What inspired me at first were the stories of successful autistic people. I believe that, by creating opportunities, we could help them prosper. Pity does the opposite, the same as for any marginalized group.
What inspires me now are the children we are working with and their families. Autism turns families’ lives upside down, requiring parents to find new approaches to adapt to their children’s needs. Lots of energy and love must be dedicated to achieving identified goals. But it is possible. Only by accepting and valuing individuals who are different in some way can we set a course towards a better society.
In your opinion, what exactly does it take to make change happen?
It takes getting off the Internet. Change does not have to be something extreme and large in scope, measurable in likes on Facebook, flyers distributed, and money collected. We have chosen a way that is simpler but more personal – every time we feel a connection with a child or receive a smile, it adds value to our cause.
What comes after the project is brought to an end?

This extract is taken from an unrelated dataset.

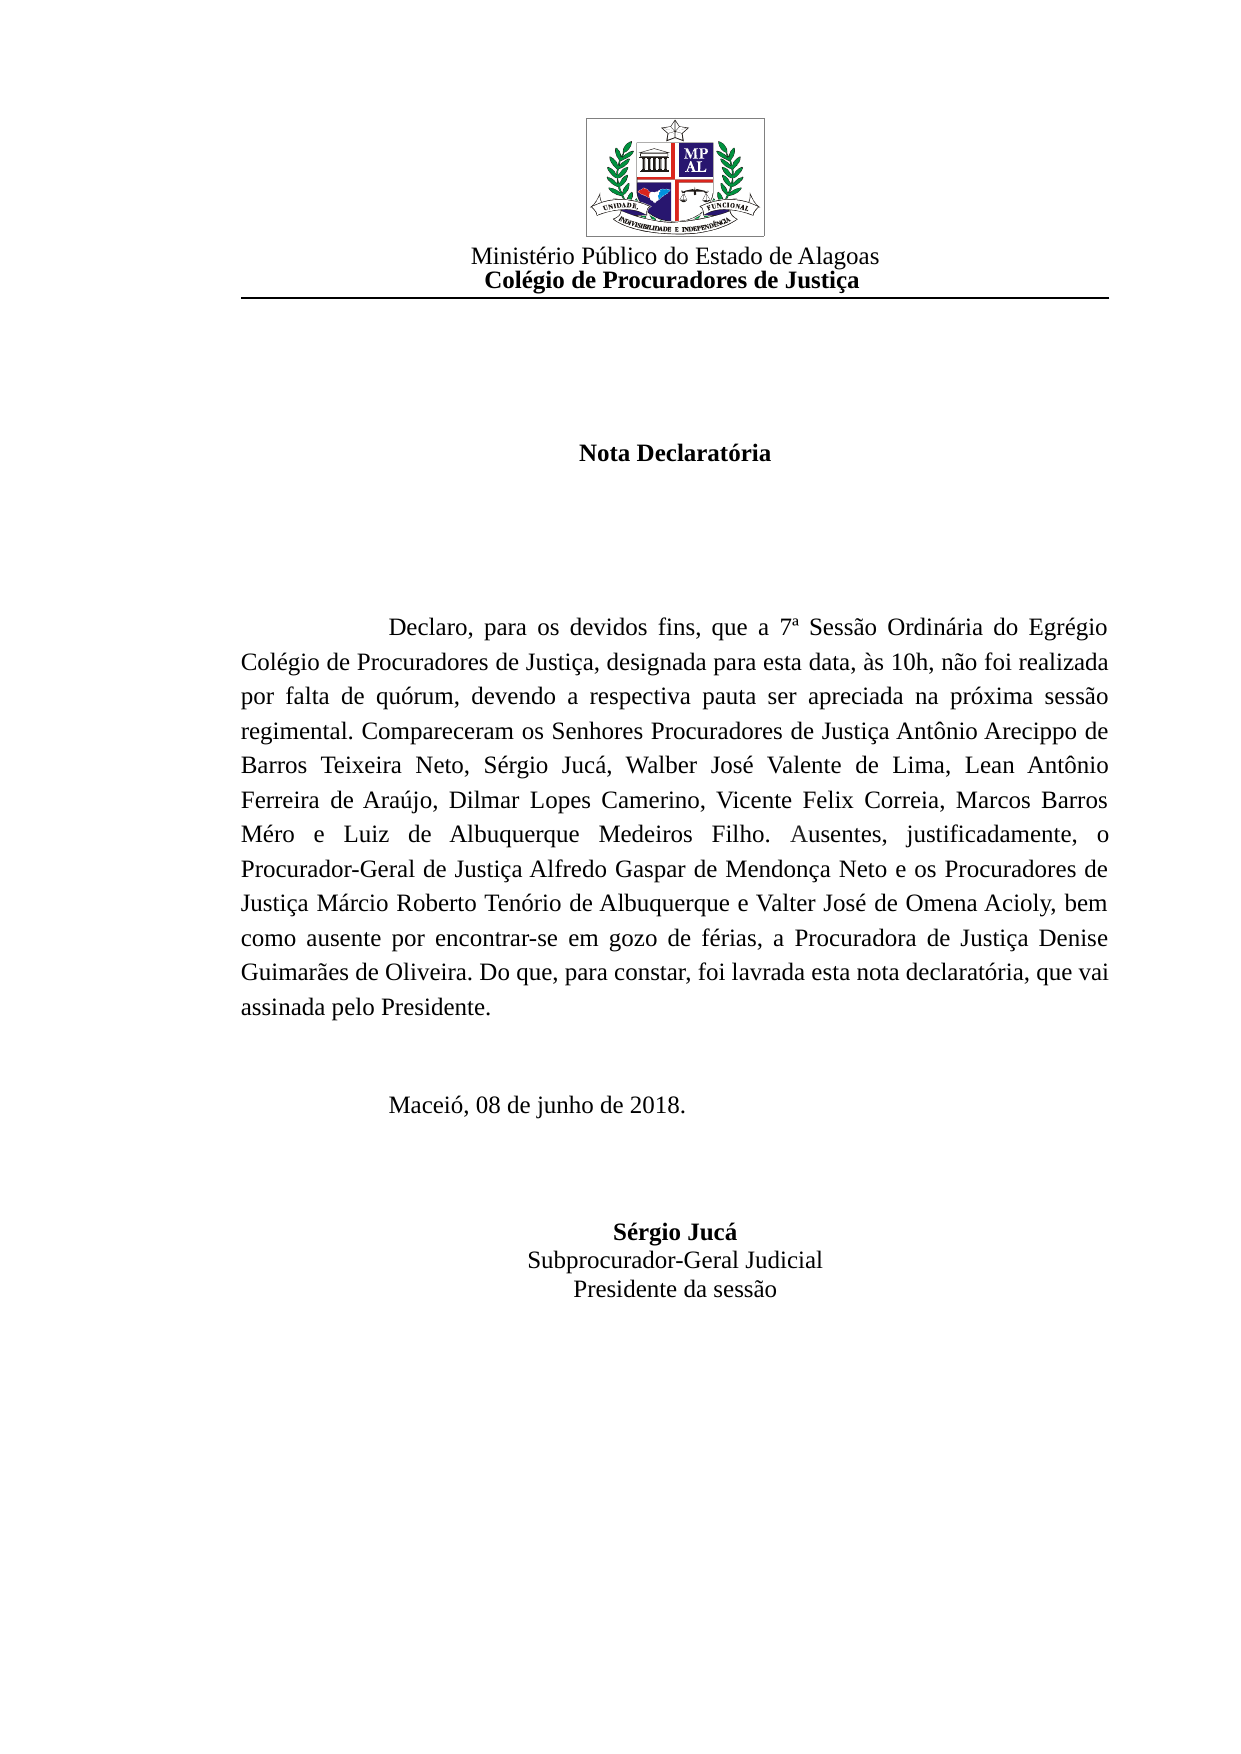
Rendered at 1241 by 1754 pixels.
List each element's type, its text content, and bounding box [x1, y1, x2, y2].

Do you have any intention of carrying this project forward into the future?
Supervision by Balkans Let’s Get Up! should end at the conclusion of the project implementation phase in October. However, we plan on continuing our activities in accordance with our obligations. Parents will take away art activities suitable for children with autism spectrum disorders, and all the things that we do during the workshops can also be done individually at home. Our aim was to provide inspiration and concrete examples of exercises that will encourage families, organizations and volunteers to help autistic children develop their artistic abilities. I believe that we have fulfilled our aim.